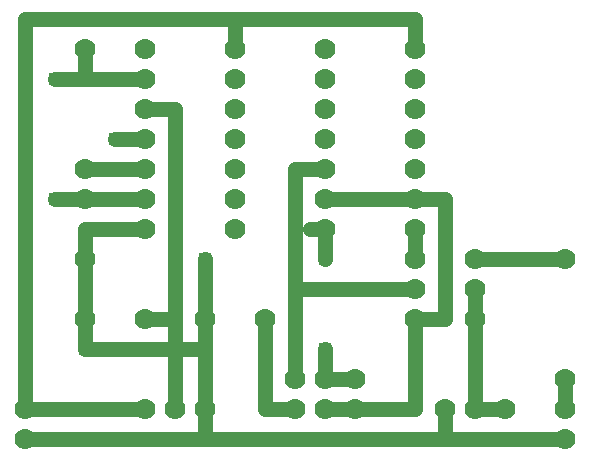
<source format=gbl>
G75*
%MOIN*%
%OFA0B0*%
%FSLAX25Y25*%
%IPPOS*%
%LPD*%
%AMOC8*
5,1,8,0,0,1.08239X$1,22.5*
%
%ADD10C,0.07000*%
%ADD11C,0.05000*%
%ADD12R,0.03962X0.03962*%
D10*
X0033919Y0030337D03*
X0033919Y0040337D03*
X0053919Y0070337D03*
X0073919Y0070337D03*
X0093919Y0070337D03*
X0113919Y0070337D03*
X0123919Y0050337D03*
X0133919Y0050022D03*
X0143919Y0050337D03*
X0143919Y0040337D03*
X0133919Y0040337D03*
X0123919Y0040337D03*
X0093919Y0040337D03*
X0083919Y0040337D03*
X0073919Y0040337D03*
X0053919Y0090337D03*
X0073919Y0100337D03*
X0073919Y0110337D03*
X0073919Y0120337D03*
X0073919Y0130337D03*
X0073919Y0140337D03*
X0073919Y0150337D03*
X0073919Y0160337D03*
X0053919Y0160337D03*
X0103919Y0160337D03*
X0103919Y0150337D03*
X0103919Y0140337D03*
X0103919Y0130337D03*
X0103919Y0120337D03*
X0103919Y0110337D03*
X0103919Y0100337D03*
X0133919Y0100337D03*
X0133919Y0110337D03*
X0133919Y0120337D03*
X0133919Y0130337D03*
X0133919Y0140337D03*
X0133919Y0150337D03*
X0133919Y0160337D03*
X0163919Y0160337D03*
X0163919Y0150337D03*
X0163919Y0140337D03*
X0163919Y0130337D03*
X0163919Y0120337D03*
X0163919Y0110337D03*
X0163919Y0100337D03*
X0163919Y0090337D03*
X0163919Y0080337D03*
X0163919Y0070337D03*
X0183919Y0070337D03*
X0183919Y0080337D03*
X0183919Y0090337D03*
X0213919Y0090337D03*
X0213919Y0050337D03*
X0213919Y0040337D03*
X0213919Y0030337D03*
X0193919Y0040337D03*
X0183919Y0040337D03*
X0173919Y0040337D03*
X0053919Y0110337D03*
X0053919Y0120337D03*
D11*
X0073919Y0120337D01*
X0073919Y0110337D02*
X0053919Y0110337D01*
X0043919Y0110337D01*
X0053919Y0100337D02*
X0053919Y0090337D01*
X0053919Y0070337D01*
X0053919Y0060337D02*
X0093919Y0060337D01*
X0093919Y0030337D01*
X0173919Y0030337D01*
X0213919Y0030337D01*
X0213919Y0040337D02*
X0213919Y0050337D01*
X0193919Y0040337D02*
X0183919Y0040337D01*
X0183919Y0070337D01*
X0183919Y0080337D01*
X0173919Y0070337D02*
X0173919Y0110337D01*
X0163919Y0110337D01*
X0133919Y0110337D01*
X0133919Y0100337D02*
X0128919Y0100337D01*
X0133919Y0100337D02*
X0133919Y0090337D01*
X0123919Y0080337D02*
X0123919Y0120337D01*
X0133919Y0120337D01*
X0163919Y0100337D02*
X0163919Y0090337D01*
X0163919Y0080337D02*
X0123919Y0080337D01*
X0123919Y0050337D01*
X0133919Y0050337D02*
X0133919Y0060337D01*
X0133919Y0050337D02*
X0133919Y0050337D01*
X0143919Y0050337D01*
X0143919Y0040337D02*
X0133919Y0040337D01*
X0123919Y0040337D02*
X0113919Y0040337D01*
X0113919Y0060337D01*
X0113919Y0070337D01*
X0093919Y0070337D02*
X0093919Y0060337D01*
X0093919Y0040337D01*
X0083919Y0040337D02*
X0083919Y0070337D01*
X0073919Y0070337D01*
X0083919Y0070337D02*
X0083919Y0140337D01*
X0073919Y0140337D01*
X0073919Y0130337D02*
X0063919Y0130337D01*
X0053919Y0150337D02*
X0043919Y0150337D01*
X0073919Y0150337D01*
X0053919Y0150337D02*
X0053919Y0160337D01*
X0063919Y0170337D02*
X0103919Y0170337D01*
X0163919Y0170337D01*
X0163919Y0160337D01*
X0103919Y0160337D02*
X0103919Y0170337D01*
X0063919Y0170337D02*
X0033919Y0170337D01*
X0033919Y0040337D01*
X0073919Y0040337D01*
X0093919Y0030337D02*
X0033919Y0030337D01*
X0053919Y0060337D02*
X0053919Y0090337D01*
X0053919Y0100337D02*
X0073919Y0100337D01*
X0093919Y0090337D02*
X0093919Y0070337D01*
X0143919Y0040337D02*
X0163919Y0040337D01*
X0163919Y0070337D01*
X0173919Y0070337D01*
X0183919Y0090337D02*
X0213919Y0090337D01*
X0173919Y0040337D02*
X0173919Y0030337D01*
D12*
X0133919Y0060337D03*
X0113919Y0060337D03*
X0093919Y0060337D03*
X0053919Y0060337D03*
X0093919Y0090337D03*
X0133919Y0090337D03*
X0063919Y0130337D03*
X0043919Y0150337D03*
X0063919Y0170337D03*
X0043919Y0110337D03*
M02*

</source>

### Required work
The answer should be the complete listing, set down exactly, without pictures.

### Written solution
<source format=gbl>
G75*
%MOIN*%
%OFA0B0*%
%FSLAX25Y25*%
%IPPOS*%
%LPD*%
%AMOC8*
5,1,8,0,0,1.08239X$1,22.5*
%
%ADD10C,0.07000*%
%ADD11C,0.05000*%
%ADD12R,0.03962X0.03962*%
D10*
X0033919Y0030337D03*
X0033919Y0040337D03*
X0053919Y0070337D03*
X0073919Y0070337D03*
X0093919Y0070337D03*
X0113919Y0070337D03*
X0123919Y0050337D03*
X0133919Y0050022D03*
X0143919Y0050337D03*
X0143919Y0040337D03*
X0133919Y0040337D03*
X0123919Y0040337D03*
X0093919Y0040337D03*
X0083919Y0040337D03*
X0073919Y0040337D03*
X0053919Y0090337D03*
X0073919Y0100337D03*
X0073919Y0110337D03*
X0073919Y0120337D03*
X0073919Y0130337D03*
X0073919Y0140337D03*
X0073919Y0150337D03*
X0073919Y0160337D03*
X0053919Y0160337D03*
X0103919Y0160337D03*
X0103919Y0150337D03*
X0103919Y0140337D03*
X0103919Y0130337D03*
X0103919Y0120337D03*
X0103919Y0110337D03*
X0103919Y0100337D03*
X0133919Y0100337D03*
X0133919Y0110337D03*
X0133919Y0120337D03*
X0133919Y0130337D03*
X0133919Y0140337D03*
X0133919Y0150337D03*
X0133919Y0160337D03*
X0163919Y0160337D03*
X0163919Y0150337D03*
X0163919Y0140337D03*
X0163919Y0130337D03*
X0163919Y0120337D03*
X0163919Y0110337D03*
X0163919Y0100337D03*
X0163919Y0090337D03*
X0163919Y0080337D03*
X0163919Y0070337D03*
X0183919Y0070337D03*
X0183919Y0080337D03*
X0183919Y0090337D03*
X0213919Y0090337D03*
X0213919Y0050337D03*
X0213919Y0040337D03*
X0213919Y0030337D03*
X0193919Y0040337D03*
X0183919Y0040337D03*
X0173919Y0040337D03*
X0053919Y0110337D03*
X0053919Y0120337D03*
D11*
X0073919Y0120337D01*
X0073919Y0110337D02*
X0053919Y0110337D01*
X0043919Y0110337D01*
X0053919Y0100337D02*
X0053919Y0090337D01*
X0053919Y0070337D01*
X0053919Y0060337D02*
X0093919Y0060337D01*
X0093919Y0030337D01*
X0173919Y0030337D01*
X0213919Y0030337D01*
X0213919Y0040337D02*
X0213919Y0050337D01*
X0193919Y0040337D02*
X0183919Y0040337D01*
X0183919Y0070337D01*
X0183919Y0080337D01*
X0173919Y0070337D02*
X0173919Y0110337D01*
X0163919Y0110337D01*
X0133919Y0110337D01*
X0133919Y0100337D02*
X0128919Y0100337D01*
X0133919Y0100337D02*
X0133919Y0090337D01*
X0123919Y0080337D02*
X0123919Y0120337D01*
X0133919Y0120337D01*
X0163919Y0100337D02*
X0163919Y0090337D01*
X0163919Y0080337D02*
X0123919Y0080337D01*
X0123919Y0050337D01*
X0133919Y0050337D02*
X0133919Y0060337D01*
X0133919Y0050337D02*
X0133919Y0050337D01*
X0143919Y0050337D01*
X0143919Y0040337D02*
X0133919Y0040337D01*
X0123919Y0040337D02*
X0113919Y0040337D01*
X0113919Y0060337D01*
X0113919Y0070337D01*
X0093919Y0070337D02*
X0093919Y0060337D01*
X0093919Y0040337D01*
X0083919Y0040337D02*
X0083919Y0070337D01*
X0073919Y0070337D01*
X0083919Y0070337D02*
X0083919Y0140337D01*
X0073919Y0140337D01*
X0073919Y0130337D02*
X0063919Y0130337D01*
X0053919Y0150337D02*
X0043919Y0150337D01*
X0073919Y0150337D01*
X0053919Y0150337D02*
X0053919Y0160337D01*
X0063919Y0170337D02*
X0103919Y0170337D01*
X0163919Y0170337D01*
X0163919Y0160337D01*
X0103919Y0160337D02*
X0103919Y0170337D01*
X0063919Y0170337D02*
X0033919Y0170337D01*
X0033919Y0040337D01*
X0073919Y0040337D01*
X0093919Y0030337D02*
X0033919Y0030337D01*
X0053919Y0060337D02*
X0053919Y0090337D01*
X0053919Y0100337D02*
X0073919Y0100337D01*
X0093919Y0090337D02*
X0093919Y0070337D01*
X0143919Y0040337D02*
X0163919Y0040337D01*
X0163919Y0070337D01*
X0173919Y0070337D01*
X0183919Y0090337D02*
X0213919Y0090337D01*
X0173919Y0040337D02*
X0173919Y0030337D01*
D12*
X0133919Y0060337D03*
X0113919Y0060337D03*
X0093919Y0060337D03*
X0053919Y0060337D03*
X0093919Y0090337D03*
X0133919Y0090337D03*
X0063919Y0130337D03*
X0043919Y0150337D03*
X0063919Y0170337D03*
X0043919Y0110337D03*
M02*

</source>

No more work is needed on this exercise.